## Task 1
In the essay on architecture, what term is the reader told to note after the Peter Sloterdijk quotation?
## Task 2
Copy everything in the essay on architecture from "Our living world, or" down to "protect one’s identity.".

‘Architecture; place, atmosphere and agency’.


Architecture: place, atmosphere and agency.


“What is of interest here is the precise identification of those tasks which capitalist development has taken away from architecture’”
Manfredo Tafuri,


Our living world, or more precise our immediate environment is a – sometimes unintended – composition of natural and artificial materials and active connections; the artificial often defined as ‘architecture’ where at the same time it is often confused with ‘building’. The latter is static, the first is not. Both organize and shape space; space however does not exist within itself, it is the individual human who experiences space. At the same time the level of agency and interaction with this space is limited – sometimes even restricted – while increasing technology serves primarily the built environment as such, not the one who uses or experiences. Consequence is that we encounter problematic situations where this unilateral ‘agency’ meets users that experience the absence of a sense of (spatial) privacy or the option to protect one’s identity.
Architecture does not imply building per se.; the following text starts to define ‘architecture’ as the adaptation of space to human needs; i.e. the ways and means to modify and design our immediate – artificial/built – environment. Or, as phrased by Peter Sloterdijk: “Architecture of modernity is the medium in which the explanation of human habitation in man-made interiors is expressed in a processual manner”. (trans.mp) For now; note the term ‘processual’.
For a small number of years now the discussion on the basics of architecture – in particular its limits and periphery – seem to intensify in a broader direction, incorporating some involved disciplines that have not been subject for discussion in this before. Increasingly it seems acknowledged that not only architecture shapes our environment; it should incorporate the developing digital/analogue technologies and changing social frameworks. This is all the more significant since this touches on societal – or maybe primarily philosophical – issues, in particular focused on our dwelling that for the last decades have caused confusion where it meets the role/position of the architect. Only recently several scholars in the Netherlands referred to this dilemma by signaling two ‘visions’ at Dutch Universities of Architecture; one that emphasizes the social questions where the other focuses on the more fundamental disciplinary issues. Should we qualify architecture as the adaptation of space to human needs both ‘visions’ may hardly be considered a contradiction.

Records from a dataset
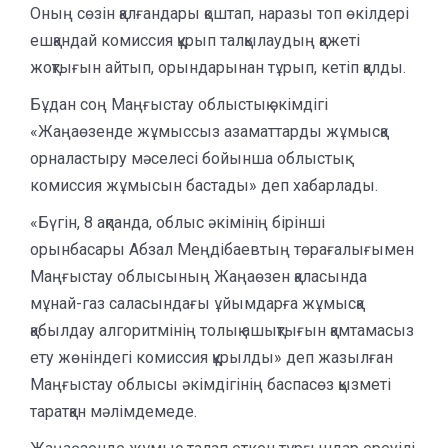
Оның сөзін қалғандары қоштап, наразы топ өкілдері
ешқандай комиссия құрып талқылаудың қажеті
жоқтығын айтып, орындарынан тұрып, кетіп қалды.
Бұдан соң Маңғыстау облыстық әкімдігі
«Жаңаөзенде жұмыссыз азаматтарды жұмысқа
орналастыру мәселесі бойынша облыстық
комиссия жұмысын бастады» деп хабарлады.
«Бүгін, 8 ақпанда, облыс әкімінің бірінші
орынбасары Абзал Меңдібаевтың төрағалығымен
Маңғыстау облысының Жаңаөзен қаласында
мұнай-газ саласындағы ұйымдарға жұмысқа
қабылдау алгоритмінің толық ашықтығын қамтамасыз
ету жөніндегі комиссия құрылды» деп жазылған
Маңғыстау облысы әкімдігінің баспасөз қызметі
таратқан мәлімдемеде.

--

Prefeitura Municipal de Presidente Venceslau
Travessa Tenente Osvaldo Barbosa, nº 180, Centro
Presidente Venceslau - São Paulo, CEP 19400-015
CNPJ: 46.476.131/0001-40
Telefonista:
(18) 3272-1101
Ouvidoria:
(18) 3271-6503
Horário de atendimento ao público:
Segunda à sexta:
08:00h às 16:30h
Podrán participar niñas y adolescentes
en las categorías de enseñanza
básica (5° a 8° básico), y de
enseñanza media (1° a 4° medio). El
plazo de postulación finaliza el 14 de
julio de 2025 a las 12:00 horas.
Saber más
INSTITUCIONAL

## Answer section 1
The term "processual."

## Answer section 2
Our living world, or more precise our immediate environment is a – sometimes unintended – composition of natural and artificial materials and active connections; the artificial often defined as ‘architecture’ where at the same time it is often confused with ‘building’. The latter is static, the first is not. Both organize and shape space; space however does not exist within itself, it is the individual human who experiences space. At the same time the level of agency and interaction with this space is limited – sometimes even restricted – while increasing technology serves primarily the built environment as such, not the one who uses or experiences. Consequence is that we encounter problematic situations where this unilateral ‘agency’ meets users that experience the absence of a sense of (spatial) privacy or the option to protect one’s identity.